Years later, the Maths Institute is still getting more with it and working on the trajectory of the squirting cucumber, whilst I regretfully observed the continuity.
Getting chattyGPT with it (aka the boring section about AI)
A couple of people on the panel said that with the help of machine learning they will discover the meaning of mathematics. This seems to be a trend amongst mathematicians to find the underlying patterns, including Stephen Wolfram, who claimed that if we feed a large language model (LLM), such as ChatGPT, with enough data then the LLM will be able to explain how language works. And, this in turn, reminds me of how discovering the underlying organising principle of how the universe works was the desire of many mathematicians for centuries, just think of Gottfried Liebniz and Charles Babbage both subscribing to the belief of Uniformitarianism, spending their time looking for the metaphysical principles which they believed underpinned the universe. I don’t believe that mathematicians crowding around an LLM like it is the Oracle of Delphi will find a unifying theory nor the mysteries of life. They are more likely to find it staring at cucumbers, William Blake-style: To see a World in a Grain of Sand, or by holding a cucumber in the palm of my hand. And, whilst they are embracing these technologies, I can only advise them to fully embrace HCI so that they can understand what the AI is actually doing.
Instead, I believe another Oxbridge mathematics prof Ursula Martin who said that when mathematicians use technology to work together, mathematics becomes a social machine. And, that is when the results happen. Reading between the lines, it would seems that Wiles holds this view too. When concluding his lecture, he said that there are problems to work on for another 100 years before Langland’s idea could be realised. I presume he meant introverted mathmos uniting alone, together in their separate attics.

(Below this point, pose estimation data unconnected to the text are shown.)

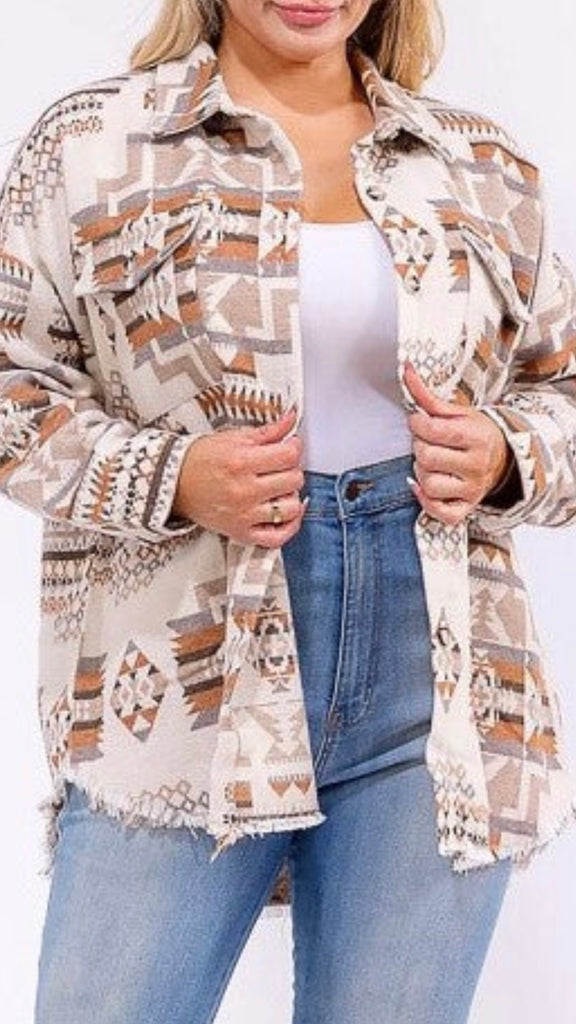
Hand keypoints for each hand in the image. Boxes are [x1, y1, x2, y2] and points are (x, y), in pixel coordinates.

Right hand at [171, 408, 307, 547]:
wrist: (174, 483)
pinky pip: (278, 537)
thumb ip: (267, 432)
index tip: (290, 446)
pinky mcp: (241, 532)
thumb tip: (291, 420)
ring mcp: (244, 515)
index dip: (295, 447)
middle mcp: (244, 490)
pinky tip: (286, 513)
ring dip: (291, 495)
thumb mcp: (232, 438)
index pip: (289, 455)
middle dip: (291, 469)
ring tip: (280, 488)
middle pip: (294, 480)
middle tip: (281, 466)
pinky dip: (290, 526)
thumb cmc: (200, 460)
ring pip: (291, 508)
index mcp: (241, 462)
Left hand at [404, 361, 512, 525]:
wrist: (504, 458)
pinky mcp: (466, 507)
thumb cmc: (476, 433)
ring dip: (422, 472)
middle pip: (427, 458)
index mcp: (476, 437)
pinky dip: (427, 501)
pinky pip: (440, 512)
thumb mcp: (458, 412)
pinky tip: (425, 486)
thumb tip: (406, 370)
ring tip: (431, 462)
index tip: (419, 422)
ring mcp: (472, 489)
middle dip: (419, 447)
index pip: (433, 430)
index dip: (417, 424)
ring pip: (429, 484)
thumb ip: (428, 395)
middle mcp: (476, 465)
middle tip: (427, 442)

Back to it: Where’s Wiley?
Finally the talk ended and we made our way upstairs to yet another queue and that is where ta daa…. we found Wiley, patiently waiting for a vol-au-vent in a line of other white-haired wonders. We quietly said hello and our mathmo daughter got his autograph. The others were not so shy and kept coming over for a closer look and saying things. I don’t think they had seen teenage girls before in the maths department and even me being female, friendly and northern wasn’t enough to see them off. My favourite white-haired fella was the C++ guy whom we remembered from him organising the ACCU conferences.
I did find Wiley again later on when I was looking for somewhere to powder my nose as the drinks party was still in full swing but we had a train to catch. The toilets were hard to find in a building in which the walls and doors are very light grey – perfect for mathematicians – and I spotted our man Wiley standing outside his office just before he activated blend mode and disappeared. I didn’t ask him for directions even though I could still see his outline and instead did another lap of that floor on my new search.

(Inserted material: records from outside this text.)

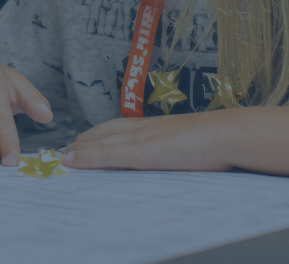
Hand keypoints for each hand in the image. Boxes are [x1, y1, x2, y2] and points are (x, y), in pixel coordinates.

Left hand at [62, 112, 235, 170]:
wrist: (227, 134)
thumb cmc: (218, 140)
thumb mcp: (192, 142)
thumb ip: (178, 147)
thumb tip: (177, 154)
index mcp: (156, 126)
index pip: (119, 126)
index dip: (100, 133)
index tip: (85, 139)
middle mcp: (143, 128)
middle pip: (105, 131)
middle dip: (84, 140)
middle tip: (66, 149)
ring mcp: (141, 138)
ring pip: (100, 141)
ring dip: (78, 148)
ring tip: (61, 156)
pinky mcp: (141, 151)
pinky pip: (106, 154)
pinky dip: (86, 158)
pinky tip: (71, 162)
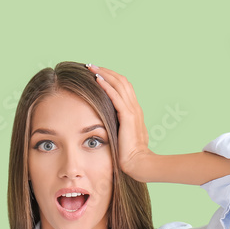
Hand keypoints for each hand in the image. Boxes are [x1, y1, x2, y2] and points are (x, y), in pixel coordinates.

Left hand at [88, 64, 153, 181]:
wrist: (138, 163)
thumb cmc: (130, 155)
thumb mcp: (124, 137)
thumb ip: (119, 128)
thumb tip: (109, 125)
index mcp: (135, 111)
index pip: (124, 88)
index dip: (111, 78)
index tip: (97, 74)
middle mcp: (135, 107)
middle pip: (122, 81)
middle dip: (106, 71)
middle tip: (91, 65)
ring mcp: (132, 111)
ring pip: (119, 85)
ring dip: (104, 74)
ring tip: (91, 68)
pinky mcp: (127, 117)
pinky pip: (116, 96)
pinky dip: (106, 86)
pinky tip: (97, 80)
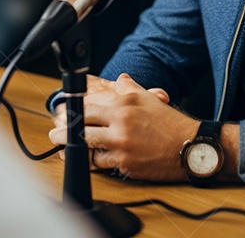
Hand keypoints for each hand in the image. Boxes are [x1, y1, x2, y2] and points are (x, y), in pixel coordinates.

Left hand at [49, 73, 190, 181]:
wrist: (190, 147)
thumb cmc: (171, 123)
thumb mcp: (149, 99)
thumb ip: (129, 88)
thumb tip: (119, 79)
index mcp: (124, 105)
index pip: (91, 106)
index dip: (74, 110)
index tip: (64, 112)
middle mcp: (120, 123)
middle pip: (82, 125)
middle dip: (64, 130)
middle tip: (54, 132)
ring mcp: (121, 145)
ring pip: (87, 146)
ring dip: (70, 147)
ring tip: (60, 148)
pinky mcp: (125, 164)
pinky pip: (101, 164)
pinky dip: (91, 162)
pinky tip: (82, 161)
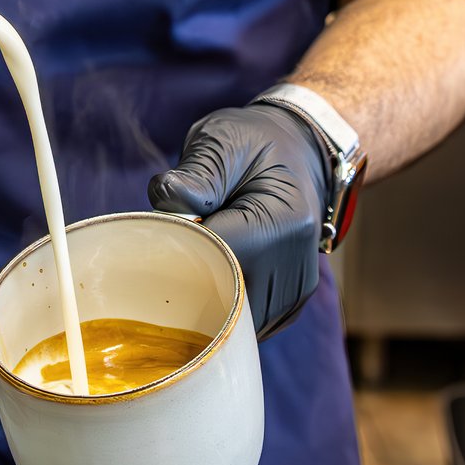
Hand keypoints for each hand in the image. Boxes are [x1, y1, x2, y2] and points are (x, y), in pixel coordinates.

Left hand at [148, 103, 328, 338]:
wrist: (297, 152)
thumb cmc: (254, 144)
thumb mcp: (222, 142)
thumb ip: (196, 174)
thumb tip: (167, 198)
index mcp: (284, 221)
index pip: (217, 257)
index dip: (182, 247)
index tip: (167, 229)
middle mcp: (297, 264)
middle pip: (225, 298)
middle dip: (190, 279)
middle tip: (174, 245)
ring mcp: (297, 290)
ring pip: (234, 320)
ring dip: (206, 297)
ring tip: (199, 255)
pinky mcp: (291, 303)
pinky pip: (247, 322)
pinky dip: (224, 307)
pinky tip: (213, 276)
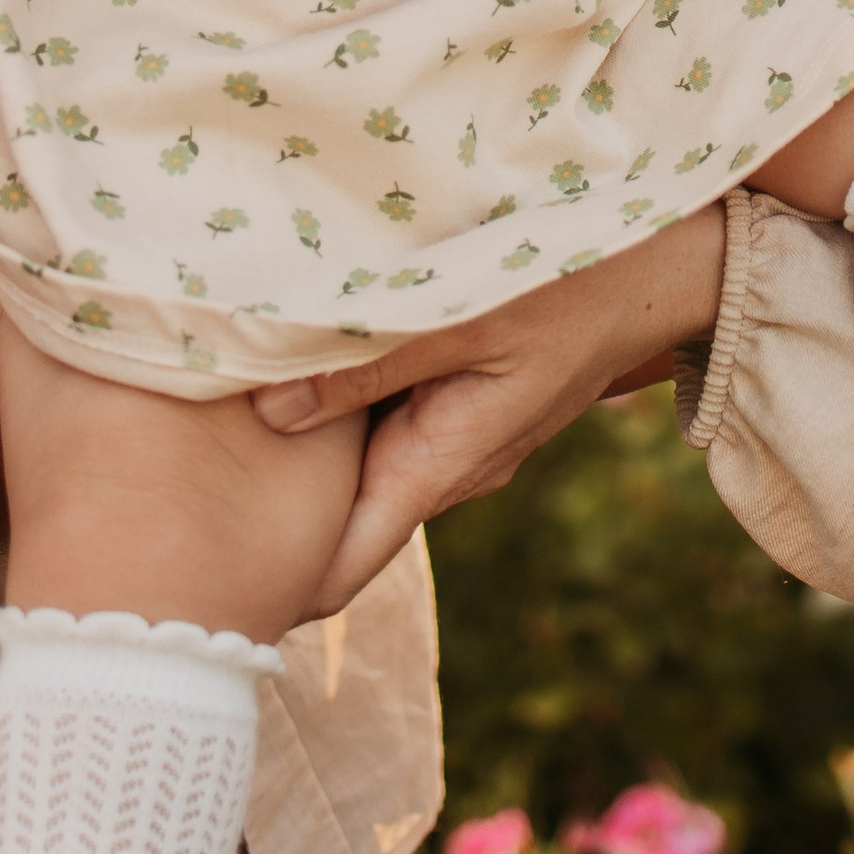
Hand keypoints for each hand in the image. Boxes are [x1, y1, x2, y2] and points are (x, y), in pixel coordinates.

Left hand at [254, 207, 727, 613]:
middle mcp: (453, 464)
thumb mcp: (462, 317)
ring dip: (309, 453)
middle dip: (277, 511)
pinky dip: (346, 404)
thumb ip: (366, 364)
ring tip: (221, 433)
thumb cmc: (568, 284)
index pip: (347, 560)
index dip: (279, 578)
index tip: (207, 590)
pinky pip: (391, 417)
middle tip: (191, 499)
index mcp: (446, 462)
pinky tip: (297, 366)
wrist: (662, 263)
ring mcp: (463, 431)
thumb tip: (269, 411)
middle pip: (345, 510)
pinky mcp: (469, 395)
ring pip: (366, 460)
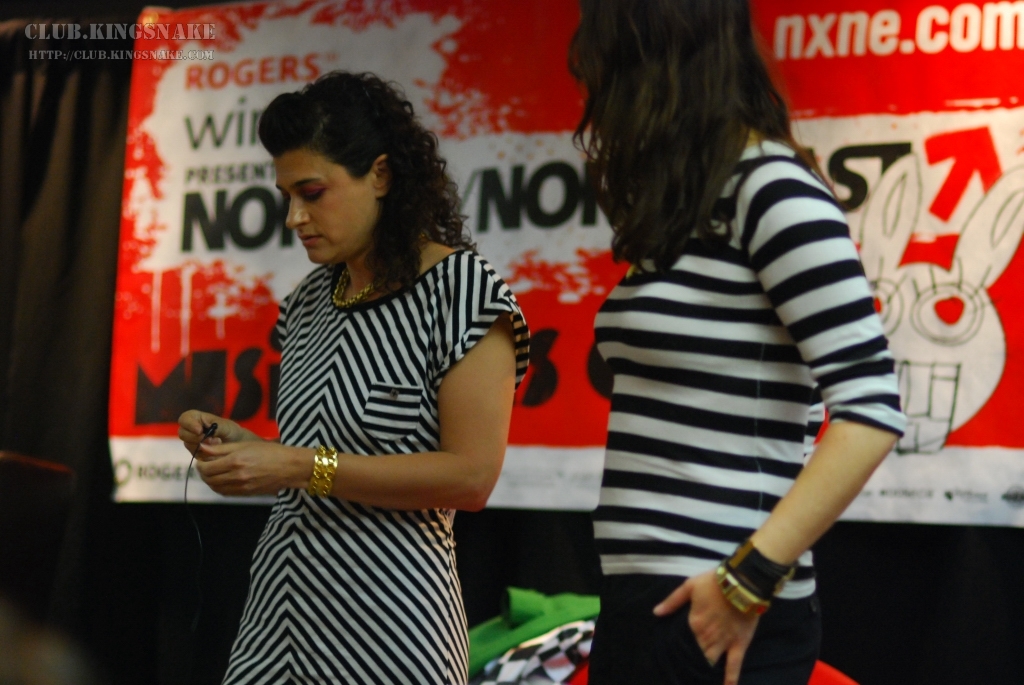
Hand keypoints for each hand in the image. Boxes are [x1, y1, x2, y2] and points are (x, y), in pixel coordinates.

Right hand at [178, 410, 258, 452]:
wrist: (237, 445)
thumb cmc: (231, 431)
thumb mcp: (226, 426)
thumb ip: (216, 427)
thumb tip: (205, 432)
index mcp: (196, 418)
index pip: (184, 418)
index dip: (189, 424)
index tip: (200, 430)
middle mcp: (191, 430)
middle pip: (182, 433)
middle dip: (195, 437)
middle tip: (210, 439)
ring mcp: (192, 443)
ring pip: (188, 445)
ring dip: (201, 445)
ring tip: (217, 443)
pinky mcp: (196, 454)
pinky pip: (195, 455)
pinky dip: (205, 453)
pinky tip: (216, 451)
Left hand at [194, 440, 313, 495]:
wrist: (290, 467)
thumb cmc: (270, 452)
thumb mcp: (245, 445)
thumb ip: (222, 448)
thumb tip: (202, 448)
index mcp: (235, 461)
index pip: (207, 467)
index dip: (200, 463)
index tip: (202, 458)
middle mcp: (237, 475)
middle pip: (208, 478)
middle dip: (203, 472)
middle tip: (205, 465)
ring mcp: (241, 487)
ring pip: (215, 487)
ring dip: (209, 480)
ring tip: (212, 472)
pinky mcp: (246, 493)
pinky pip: (225, 493)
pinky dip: (219, 487)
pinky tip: (222, 480)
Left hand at [653, 570, 758, 684]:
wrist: (742, 582)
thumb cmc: (714, 582)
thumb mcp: (689, 586)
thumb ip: (672, 601)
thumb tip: (656, 612)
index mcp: (694, 624)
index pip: (683, 643)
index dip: (679, 651)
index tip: (672, 659)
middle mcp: (707, 637)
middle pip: (696, 655)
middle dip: (691, 663)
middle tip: (684, 672)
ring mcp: (724, 642)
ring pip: (711, 662)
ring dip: (704, 670)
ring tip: (698, 679)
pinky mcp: (739, 644)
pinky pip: (734, 665)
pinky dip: (731, 679)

I wondered how wild it must be to be Andrew Wiles who gets up each day to go to go work in an office with Andrew Wiles written on the door (no silly picture, thankfully) in the Andrew Wiles building. It is the mathematicians’ equivalent of the Matryoshka doll. I made a mental note of where his office is (and the toilets) to constrain my search space in case I ever find myself again in Oxford playing: Where’s Wiley.
My top tip: Check for outlines against the walls to be a Where’s Wiley winner!